Por Luiz Gonzaga Belluzzo
A Educação é cláusula pétrea do credo
iluminista-republicano. Não há de existir cidadania sem Educação universal e
pública. Sem ela estariam seriamente arriscadas a liberdade e a igualdade. O
ideal da Educação para todos nasceu comprometido com o projeto de autonomia do
indivíduo, o que supõe capacidade de compreensão do cidadão, enquanto titular
de direitos e fonte do poder republicano.
Os fortes clamores que circulam pelo Brasil e pelo
planeta em prol da Educação quase sempre estão inspirados numa versão bastarda
dos valores originais do humanismo iluminista. Eles sublinham as exigências
impostas pelas engrenagens da economia. A chamada Teoria do Capital Humano, por
exemplo, cuida de atribuir os diferenciais de crescimento entre países e o
agravamento das desigualdades à maior ou menor eficácia dos sistemas
educacionais. A experiência dos países asiáticos (Japão, Coreia, Taiwan, China)
é invocada como a comprovação da importância da Educação para o crescimento
acelerado da produtividade da mão de obra, aquisição de vantagens comparativas
dinâmicas e melhor distribuição de renda.
“Trate de conseguir boa Educação ou será um dos
derrotados pela marcha do progresso.” Este é o desafio que os senhores do mundo
lançam aos que lutam por bons empregos.

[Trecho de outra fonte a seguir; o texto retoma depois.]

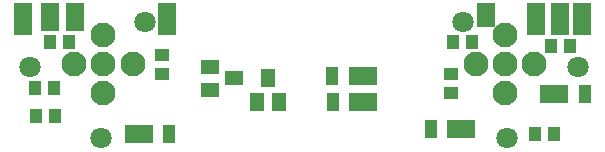
<source format=gbr>
G04 EasyPC Gerber Version 21.0.3 Build 4286 *
G04 #@! TF.Part,Single*
G04 #@! TF.FileFunction,Soldermask,Top *
G04 #@! TF.FilePolarity,Negative *
%FSLAX35Y35*%
%MOMM*%
G04 #@! TA.AperFunction,SMDPad*
%ADD79R,1.10000X1.20000*%
%ADD78R,1.10000X1.60000*%
%ADD84R,1.19060X1.52080*%
%ADD82R,1.50000X2.00000*%
%ADD83R,1.50000X2.40000*%
%ADD81R,1.50000X2.70000*%
%ADD80R,1.20000X1.10000*%
%ADD76R,1.52080X1.19060*%
G04 #@! TA.AperFunction,ComponentPad*
%ADD73C,1.80000*%
%ADD74C,2.10000*%
G04 #@! TA.AperFunction,SMDPad*
%ADD77R,2.40000X1.60000*%
X0Y0D02*
D02*
D73*
X500420Y1097930D03*
X1101460Y496890D03*
X1479760Y1476230D03*
X4166980D03*
X4545280Y496890D03*
X5146320Y1097930D03*
D02*
D74*
X875900Y1119140D03*
X1123380Y871650D03*
Y1119140D03*
Y1366630D03*
X1370870Y1119140D03*
X4275870D03*
X4523360Y871650D03*
Y1119140D03*
Y1366630D03*
X4770840Y1119140D03*
D02*
D76*
X2024350Y904140D03*
Y1094140D03*
X2227390Y999140D03*
D02*
D77*
X1428370Y526640D03*
X3318370Y1021640D03*
X3320870Y801640D03*
X4153370Y569140D03*
X4943370Y866640D03*
D02*
D78*
X1683370Y526640D03*
X3063370Y1021640D03*
X3065870Y801640D03*
X3898370Y569140D03*
X5198370Y866640D03*
D02*
D79*
X545870Y914140D03*
X555870Y684140D03*
X670870Y1309140D03*
X705870Y914140D03*
X715870Y684140D03*
X830870Y1309140D03*
X4083370D03*
X4243370D03*
X4778370Y526640D03*
X4913370Y1271640D03*
X4938370Y526640D03*
X5073370Y1271640D03*
D02*
D80*
X1618370Y1036640D03*
Y1196640D03*
X4063370Y874140D03*
Y1034140D03*
D02*
D81*
X445870Y1501640D03*
X1665870D03*
X4790870D03*
X4988370D03*
X5175870D03*
D02*
D82*
X4363370Y1536640D03*
D02*
D83*
X670870Y1516640D03*
X883370D03*
D02*
D84*
X2423370Y800120D03*
X2518370Y1003160D03*
X2613370Y800120D03*
X0Y0D02*
M02*

</source>
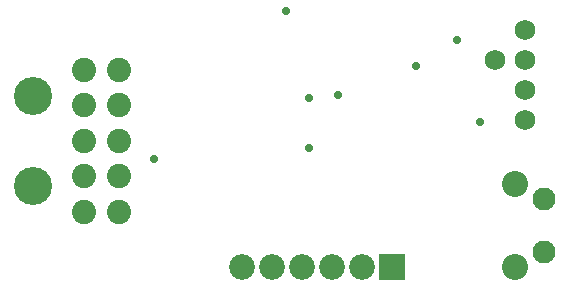
<source format=gbs>
G04 Layer_Color=16711935*
%FSLAX25Y25*%
%MOIN*%
G70*
G01*
G75*
%ADD44C,0.06800*%
%ADD48C,0.08674*%
%ADD49C,0.07690*%
%ADD50R,0.08600X0.08600*%
%ADD51C,0.08600*%
%ADD52C,0.08083*%
%ADD53C,0.12729*%
%ADD54C,0.02800*%
D44*
X343500Y346500D02*
D03*
X353500Y326500D02*
D03*
Y336500D02*
D03*
Y346500D02*
D03*
Y356500D02*
D03*
D48*
X350157Y305138D02*
D03*
Y277539D02*
D03*
D49*
X360000Y300177D02*
D03*
Y282500D02*
D03*
D50*
X309400Y277600D02*
D03*
D51*
X299400D02*
D03*
X289400D02*
D03*
X279400D02*
D03*
X269400D02*
D03*
X259400D02*
D03*
D52*
X206500Y296000D02*
D03*
Y307811D02*
D03*
Y319622D02*
D03*
Y331433D02*
D03*
Y343244D02*
D03*
X218311Y296000D02*
D03*
Y307811D02*
D03*
Y319622D02*
D03*
Y331433D02*
D03*
Y343244D02*
D03*
D53*
X189492Y304504D02*
D03*
Y334740D02*
D03*
D54*
X331000Y353400D02*
D03*
X291200Y334900D02*
D03*
X230000Y313500D02*
D03*
X281500Y317350D02*
D03*
X281700Y333900D02*
D03*
X338500Y326000D02*
D03*
X317400Y344600D02*
D03*
X274000Y363000D02*
D03*
M02*

</source>
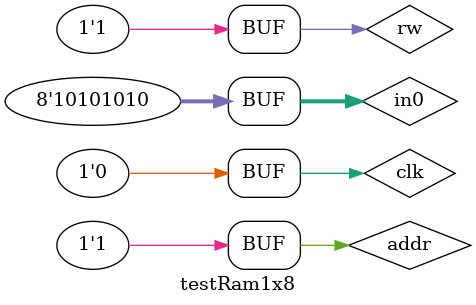
<source format=v>

`include"ram1x4.v"

module ram1x8(output[7:0] s, input[7:0] in0, input addr, input rw, input clk);
	ram1x4 RAM1X4_0(s[7:4], in0[7:4], clk, rw, addr);
	ram1x4 RAM1X4_1(s[3:0], in0[3:0], clk, rw, addr);
endmodule

module testRam1x8;
	wire[7:0] s;
	reg[7:0] in0;
	reg addr, rw, clk;
	
	ram1x8 RAM1X8(s, in0, addr, rw, clk);
	
	initial begin
	$display("Exercicio03 - Átila Martins Silva Júnior - 449014");
	
	in0 = 8'b00000000;  addr = 1; rw = 1; clk = 0;
	
	$monitor("input: %b output: %b",in0,s);
	#4in0 = 8'b10101010;
	#4clk = 1;
	#4clk = 0;
	end
endmodule

</source>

Seria estúpido negar o papel da Educação
enquanto instrumento da qualificação técnica da mão de obra. Mas os últimos
estudos internacionais sobre emprego, produtividade e distribuição de renda
mostram o óbvio: a boa Educação é incapaz de responder aos problemas criados
pelos choques negativos que vulneram as economias contemporâneas.
Exemplos: desindustrialização, reestruturação das
empresas imposta pela intensificação da competição, crise fiscal e perda de
eficiência do gasto público. Em suma, se esses fatores reais do crescimento
falham, a Educação naufraga como força propulsora do emprego e da distribuição
de renda. A Europa e os Estados Unidos estão aí para demonstrar que pouco vale
ter gente mais “empregável” se a economia patina e não cria novos empregos.
A visão simplória e simplista da educação
obscurece a tragédia cultural que ronda o Terceiro Milênio. A especialização e
a “tecnificação” crescentes despejam no mercado, aqui e no mundo, um exército
de subjetividades mutiladas, qualificadas sim, mas incapazes de compreender o
mundo em que vivem. Os argumentos da razão técnica dissimulam a pauperização
das mentalidades e o massacre da capacidade crítica.
Na sociedade contemporânea esses trabalhos são executados
pelos aparatos de comunicação de massa apetrechados para produzir o que Herbert
Marcuse chamou de “automatização psíquica” dos indivíduos. Os processos
conscientes são substituídos por reações imediatas, simplificadoras e
simplistas, quase sempre fulminantes e esféricas em sua grosseria. Nesses soluços
de presunção opinativa, a consciência inteligente, o pensamento e os próprios
sentimentos desempenham um papel modesto.
Os indivíduos mutilados executam os processos
descritos por Franz Neumann, em Behemoth, o livro clássico sobre o nazismo:
“Aquilo contra o que os indivíduos nada podem – e que os nega – é justamente
aquilo em que se convertem.” O mundo da vida aparece sob a forma farsista de um
conflito entre o bem e o mal, objetivado em estruturas que enclausuram e
deformam as subjetividades. A indignação individualista e os arroubos
moralistas são expressões da impotência que, não raro, se metamorfoseia em
violência. Convencidas da universalidade do seu particularismo, as “boas
consciências” distribuem bordoadas nos que estão no mundo exatamente como eles,
só que do lado contrário.
O domínio do espaço público pelos aparatos de
comunicação procede à sistemática lobotomia das capacidades subjetivas que
ensejam a crítica e resistem à manipulação. Trata-se de um procedimento de
neutralização das funções de contestação massacradas pela publicidade
travestida de informação.
Essa engrenagem entrega-se aos labores de remover
quaisquer resíduos de razão crítica que os indivíduos livres porventura
consigam preservar. Na sociedade de massa é preciso não sentir o que se
“pensa”, nem “pensar” o que se sente. A educação dos iluministas, da República
e da Democracia nasceu com o propósito de rejeitar essas forças que, nas
palavras de Marshall Berman, “transformam a ação humana em repetições rançosas
de papéis pré-fabricados, reduzindo os homens a indivíduos médios, reproduções
de tipos ideais que incorporam todos os traços e qualidades de que se nutrem
as comunidades ilusórias”.
*Luiz Gonzaga Belluzzo é economista e professor,
consultor editorial de CartaCapital.